Another example embodiment may provide a system comprising: controller means; and a plurality of communications devices, wherein the controller means is configured to transmit signalling data to the plurality of communications device over a communications network, the signalling data being indicative of at least part of a neural network architecture, for causing each of the communications devices to initialise one or more local layers, being a subset of layers of the neural network architecture, such that each communications device provides a different layer, or a different combination of, layers than the other communications devices.

Brief Description of the Drawings

Example embodiments will now be described with reference to the accompanying drawings, in which:

FIG. 1 is a graphical representation of an example neural network architecture;

FIG. 2 is a computer system comprising a plurality of networked devices and a control apparatus according to some example embodiments;

FIG. 3 is a schematic diagram of components of the FIG. 2 control apparatus according to some example embodiments;

FIG. 4 is a flow diagram showing example operations performed at the FIG.2 control apparatus according to some example embodiments;

FIG. 5 is a flow diagram showing other example operations performed at the FIG.2 control apparatus according to some example embodiments;

FIG. 6 is a flow diagram showing other example operations performed at the FIG.2 control apparatus according to some example embodiments;

FIG. 7 is a flow diagram showing example operations performed at one of the FIG. 2 devices according to some example embodiments;

FIG. 8 is a flow diagram showing example other operations performed at one of the FIG. 2 devices according to some example embodiments;

FIG. 9 is a flow diagram showing example other operations performed at one of the FIG. 2 devices according to some example embodiments;

FIG. io is a schematic diagram showing the FIG. 2 plurality of networked devices on which different combinations of layers of a neural network architecture are initialised;

FIG. 11 is a schematic diagram similar to FIG. io, showing the flow of data between the layers of the neural network architecture during a training or inference phase; and

FIG. 12 is a flow diagram showing example operations performed at one of the FIG. 2 devices for determining whether to process device broadcast from another such device, according to some example embodiments.

Detailed Description

In the description and drawings, like reference numerals refer to like elements throughout.

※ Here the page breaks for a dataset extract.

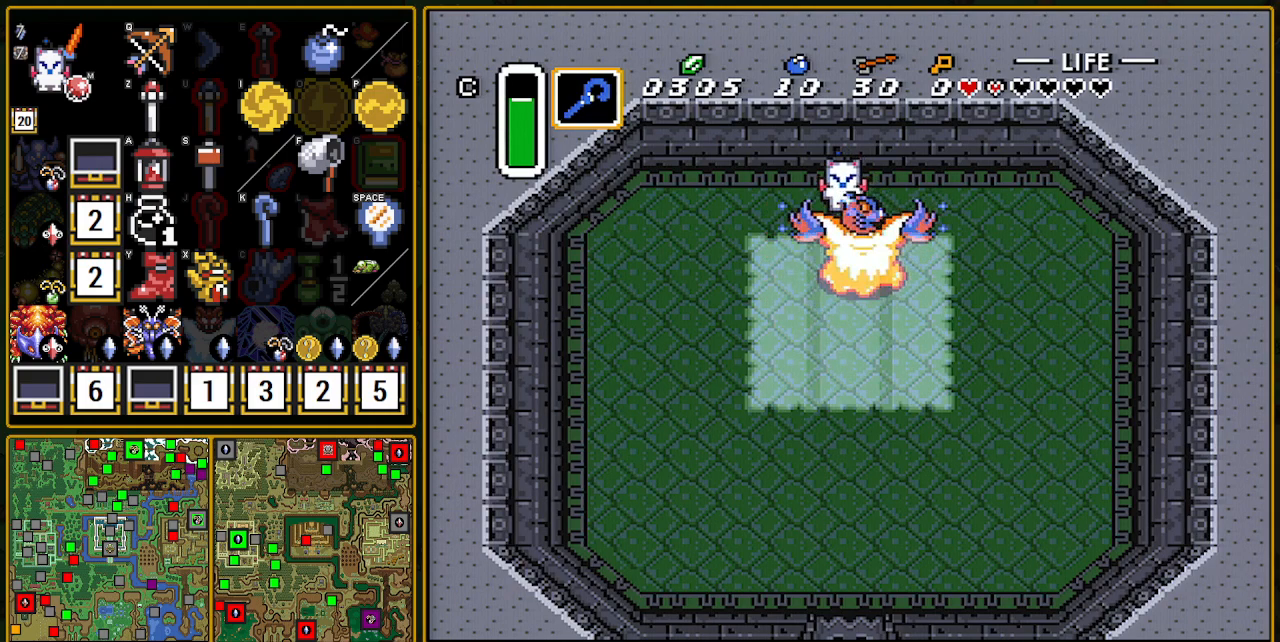
{"buttons": ["B", "DPAD_LEFT"], "events": [[300, "B", "up"], [367, "DPAD_LEFT", "down"], [500, "B", "down"]]}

An artificial neural network (“neural network”) is a computer system inspired by the biological neural networks in human brains. A neural network maybe considered a particular kind of computational graph or architecture used in machine learning. A neural network may comprise a plurality of discrete processing elements called “artificial neurons” which may be connected to one another in various ways, in order that the strengths or weights of the connections may be adjusted with the aim of optimising the neural network’s performance on a task in question. The artificial neurons maybe organised into layers, typically an input layer, one or more intermediate or hidden layers, and an output layer. The output from one layer becomes the input to the next layer, and so on, until the output is produced by the final layer.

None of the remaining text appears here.